I hope that in sum, is an intelligible description of one American version of general education. Now let me add a further point: there is a powerful reason there is so much emphasis in the United States on general education, whether at MIT, or the University of Chicago, or at Ursinus. The reason is this: the model I have been describing is seen as a way of addressing the bifurcated nature of American society. The creed of individualism so deeply ingrained in American life produces a creed of self-interest, of pursuing the main chance, of even a gospel of greed. Yet as a European visitor Alexis de Tocqueville pointed out 160 years ago, individualism can become cancerous, it can become a degenerative ideal, if it is not offset by idealism, by a concern for the welfare of others, by reference to the state of the world we will leave behind, by a thought about how to make the world better for our children and our grandchildren.
So perhaps I should have come right out and said in the beginning, one reason to do general education has nothing to do with the global economy, nothing at all to do with the global economy. I think there is no better description of the challenges facing us in the 21st Century than that of Vaclav Havel. A playwright before he became the first president of the Czech Republic in 1988.

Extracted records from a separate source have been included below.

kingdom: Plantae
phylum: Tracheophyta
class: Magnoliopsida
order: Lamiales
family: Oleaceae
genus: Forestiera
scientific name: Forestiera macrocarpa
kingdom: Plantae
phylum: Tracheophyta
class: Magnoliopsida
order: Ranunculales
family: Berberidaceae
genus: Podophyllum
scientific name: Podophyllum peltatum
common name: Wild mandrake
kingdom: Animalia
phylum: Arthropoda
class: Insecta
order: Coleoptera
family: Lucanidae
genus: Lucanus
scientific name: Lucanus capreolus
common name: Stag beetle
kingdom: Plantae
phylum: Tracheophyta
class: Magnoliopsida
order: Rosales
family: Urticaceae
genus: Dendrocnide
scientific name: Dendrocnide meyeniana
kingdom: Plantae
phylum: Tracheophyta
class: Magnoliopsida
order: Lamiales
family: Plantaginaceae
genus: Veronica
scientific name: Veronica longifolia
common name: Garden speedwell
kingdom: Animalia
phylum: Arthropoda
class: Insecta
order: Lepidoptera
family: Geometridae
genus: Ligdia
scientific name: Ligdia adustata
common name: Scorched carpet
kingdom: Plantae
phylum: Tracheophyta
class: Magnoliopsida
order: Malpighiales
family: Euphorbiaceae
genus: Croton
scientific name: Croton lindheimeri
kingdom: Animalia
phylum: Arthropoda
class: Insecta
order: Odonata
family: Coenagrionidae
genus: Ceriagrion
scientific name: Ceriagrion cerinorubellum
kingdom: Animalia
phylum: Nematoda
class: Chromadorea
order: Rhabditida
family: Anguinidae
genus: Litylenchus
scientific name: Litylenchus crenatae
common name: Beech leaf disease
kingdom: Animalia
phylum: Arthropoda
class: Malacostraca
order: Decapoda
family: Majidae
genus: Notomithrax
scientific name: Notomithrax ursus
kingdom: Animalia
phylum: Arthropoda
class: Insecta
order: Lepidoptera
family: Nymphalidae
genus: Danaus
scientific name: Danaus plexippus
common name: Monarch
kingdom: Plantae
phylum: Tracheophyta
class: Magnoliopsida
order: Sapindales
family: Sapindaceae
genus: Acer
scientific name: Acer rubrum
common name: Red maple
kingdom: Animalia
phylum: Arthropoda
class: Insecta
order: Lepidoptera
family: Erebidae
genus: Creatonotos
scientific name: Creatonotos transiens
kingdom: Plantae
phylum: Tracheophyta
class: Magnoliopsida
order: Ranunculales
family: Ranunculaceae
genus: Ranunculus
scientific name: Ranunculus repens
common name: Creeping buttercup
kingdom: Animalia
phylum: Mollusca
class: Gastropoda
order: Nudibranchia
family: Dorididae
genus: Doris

In a 1995 address, Havel assessed the state of global civilization. He observed what you all understand so well: we have, in so many respects, become a single world civilization. And Havel noted all the science and technology that made this possible, citing the discovery of the atom, DNA, television and the computer.
But after surveying all the material progress of the last 50 years, Havel asked a simple question: is human responsibility failing us? He argued that the main challenge we face--the main threat we must wrestle with--is not technological. As he said then, “the main task in the coming era is something else: the need for us to foster a radical renewal of our sense of responsibility.” Our reason, he argued--which is to say science and our analytical abilities--our reason has wrought wonderful technological advances. But he said that is not the issue in the 21st century. The issue, as he declared in his famously simple direct language, is a single idea: Our Conscience must catch up with our reason. Our Conscience must catch up with our reason.
It may seem odd for me to be saying this to you, coming from the most materialistic society in the world, but I should add that America is a society that has always been of two minds. Material progress is wonderful, to be sure, but there is also a strain of American idealism, embracing the ideals of caring for and about others, of seeing ourselves knit and woven into the fabric of a society larger than ourselves, a society in which caring about and helping and serving others also matters. And I understand these ideals are central to Islam as well.
Beyond the needs of the global economy, then, general education can invite students to think about how they will find meaning in their lives and the paths they might pursue that will knit them into the larger fabric of humanity. You declare that part of your mission is to produce graduates who will have the leadership potential to make the fullest possible contribution to the development of the community for the good of all its people.
We could have no higher calling, nor no more pressing obligation, at any institution of higher learning, than to aspire to produce graduates who will contribute to the good of humanity. By having students engage in being human, exercising their reason, their powers of analysis and their ability to reflect, change their minds and compromise, I believe we all can produce such graduates in full measure. And as we do, the world will be a better place. Thank you.